MCC Launches Homeland Security Institute


Today MCC announced the launching of its Homeland Security Management Institute aimed at preparing business and industry, public officials, schools, citizens and first-responders for public safety crises.

“The terrorist attacks of Sept. 11 and the subsequent war on terrorism have led all of us to adjust how we do things,” said MCC President R. Thomas Flynn. “This is particularly true for first-responders, but security-motivated adjustments are not limited to them. Every business, elected official and citizen should live every day with a new eye toward safety issues. MCC’s Homeland Security Management Institute acknowledges these new realities and is focused on helping all of us prepare for them. We can only be a safe nation when each of us is prepared to assist.”

The Homeland Security Management Institute will be a regional source for homeland security training of first-responders, elected officials, citizens and professionals whose jobs may place them in a leadership or response role in a homeland security emergency. While focused regionally, the institute also has a role in the national homeland security training picture.

__Records supplied__:
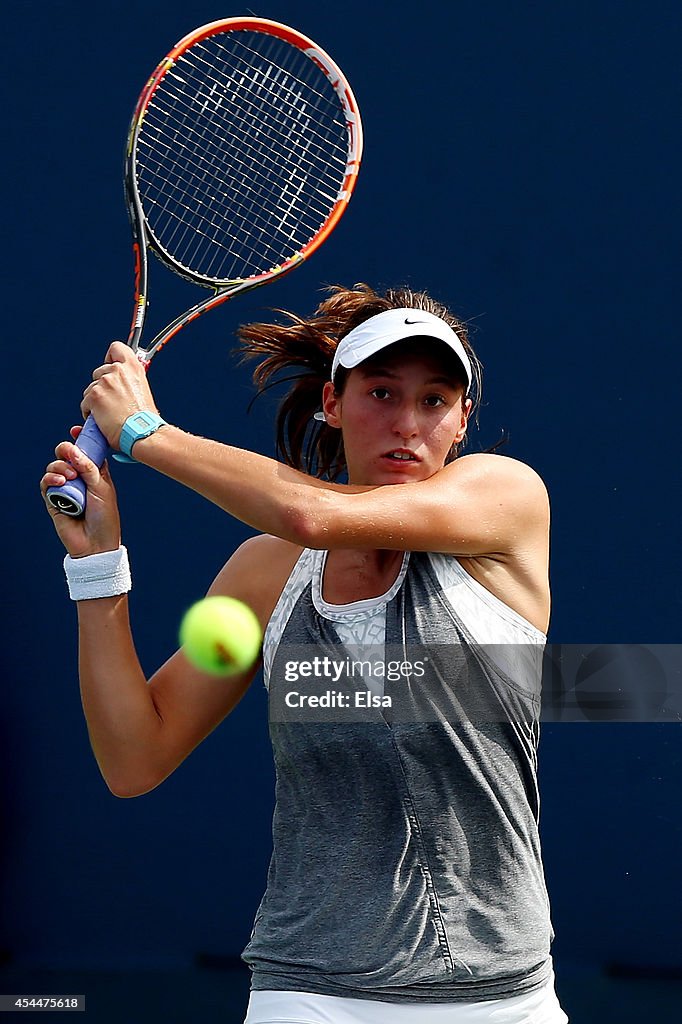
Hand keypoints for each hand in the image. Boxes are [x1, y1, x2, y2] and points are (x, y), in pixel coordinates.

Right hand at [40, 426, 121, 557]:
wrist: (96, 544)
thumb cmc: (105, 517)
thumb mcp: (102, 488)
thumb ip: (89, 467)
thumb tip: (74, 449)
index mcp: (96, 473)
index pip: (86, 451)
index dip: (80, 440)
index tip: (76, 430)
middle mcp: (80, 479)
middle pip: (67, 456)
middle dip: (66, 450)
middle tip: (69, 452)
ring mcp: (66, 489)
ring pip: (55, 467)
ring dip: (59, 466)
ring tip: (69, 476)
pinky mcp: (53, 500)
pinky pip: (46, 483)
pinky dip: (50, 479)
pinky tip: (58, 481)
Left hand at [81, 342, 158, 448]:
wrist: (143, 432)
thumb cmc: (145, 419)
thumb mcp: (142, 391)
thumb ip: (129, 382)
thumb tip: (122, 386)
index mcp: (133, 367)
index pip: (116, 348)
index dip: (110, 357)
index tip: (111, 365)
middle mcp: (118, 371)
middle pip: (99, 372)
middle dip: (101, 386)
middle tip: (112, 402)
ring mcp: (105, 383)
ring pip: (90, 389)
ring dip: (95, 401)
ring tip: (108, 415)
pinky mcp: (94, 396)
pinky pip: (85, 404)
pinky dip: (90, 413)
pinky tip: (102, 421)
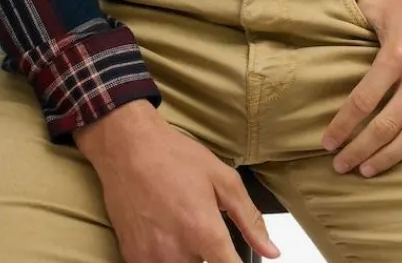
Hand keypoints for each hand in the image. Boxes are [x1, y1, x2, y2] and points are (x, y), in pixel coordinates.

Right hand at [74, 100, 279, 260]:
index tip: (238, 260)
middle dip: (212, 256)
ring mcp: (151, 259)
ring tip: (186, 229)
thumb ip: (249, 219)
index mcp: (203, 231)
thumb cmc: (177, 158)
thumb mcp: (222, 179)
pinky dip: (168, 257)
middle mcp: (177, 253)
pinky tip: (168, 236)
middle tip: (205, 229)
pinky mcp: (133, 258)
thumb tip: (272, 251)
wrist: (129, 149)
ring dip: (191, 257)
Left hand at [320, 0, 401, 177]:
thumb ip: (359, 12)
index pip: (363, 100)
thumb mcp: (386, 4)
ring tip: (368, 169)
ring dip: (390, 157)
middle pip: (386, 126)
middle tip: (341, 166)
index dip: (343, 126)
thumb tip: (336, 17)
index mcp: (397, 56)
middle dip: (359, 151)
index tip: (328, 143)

---

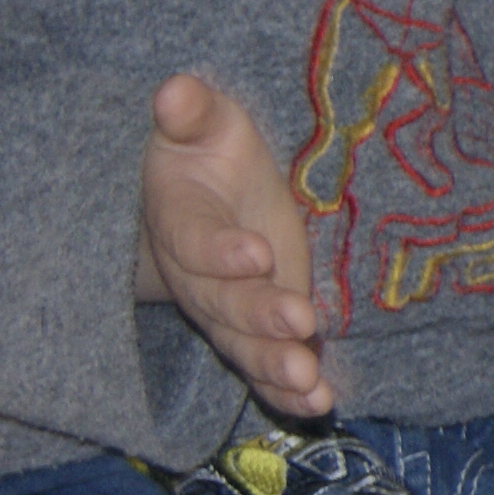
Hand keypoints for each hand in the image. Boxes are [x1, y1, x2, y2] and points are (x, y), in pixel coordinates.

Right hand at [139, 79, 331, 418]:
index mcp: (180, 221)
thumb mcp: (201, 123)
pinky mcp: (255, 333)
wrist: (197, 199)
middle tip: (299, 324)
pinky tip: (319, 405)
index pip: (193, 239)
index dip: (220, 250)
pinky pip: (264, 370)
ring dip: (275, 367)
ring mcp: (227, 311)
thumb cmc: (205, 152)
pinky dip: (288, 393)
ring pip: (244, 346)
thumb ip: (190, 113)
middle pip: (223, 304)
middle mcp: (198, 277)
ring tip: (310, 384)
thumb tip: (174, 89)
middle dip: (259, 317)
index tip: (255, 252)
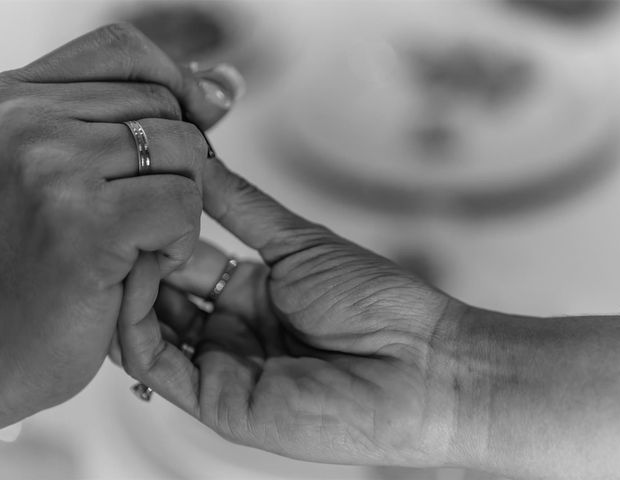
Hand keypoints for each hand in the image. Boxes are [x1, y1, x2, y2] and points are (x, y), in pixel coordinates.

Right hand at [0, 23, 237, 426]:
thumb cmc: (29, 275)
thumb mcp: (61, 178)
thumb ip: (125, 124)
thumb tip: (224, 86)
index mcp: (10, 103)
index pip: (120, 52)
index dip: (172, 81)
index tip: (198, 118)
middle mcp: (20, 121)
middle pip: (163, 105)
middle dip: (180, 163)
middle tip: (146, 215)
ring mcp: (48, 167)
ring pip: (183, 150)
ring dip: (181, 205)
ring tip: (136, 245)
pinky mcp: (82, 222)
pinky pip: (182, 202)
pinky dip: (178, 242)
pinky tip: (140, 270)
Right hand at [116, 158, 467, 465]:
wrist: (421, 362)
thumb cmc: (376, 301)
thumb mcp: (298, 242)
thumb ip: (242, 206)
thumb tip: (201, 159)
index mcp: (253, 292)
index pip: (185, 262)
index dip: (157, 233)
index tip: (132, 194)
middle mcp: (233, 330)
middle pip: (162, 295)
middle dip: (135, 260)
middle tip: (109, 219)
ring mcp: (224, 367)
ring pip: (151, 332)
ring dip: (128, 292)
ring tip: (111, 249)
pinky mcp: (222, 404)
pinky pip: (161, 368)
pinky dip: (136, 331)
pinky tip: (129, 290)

__Required action__: Can you sum up the Homeland Security Institute announcement in two sentences? The lines play no role here.

__Solution to the exercise__: MCC has launched its Homeland Security Management Institute to prepare business and industry, public officials, schools, citizens and first-responders for public safety crises, an effort MCC President R. Thomas Flynn linked to the adjustments brought on by the Sept. 11 attacks and the war on terrorism. The institute will be a regional source of homeland security training for first-responders, elected officials, citizens and professionals who may hold leadership or response roles in an emergency, and it also has a role in national homeland security training.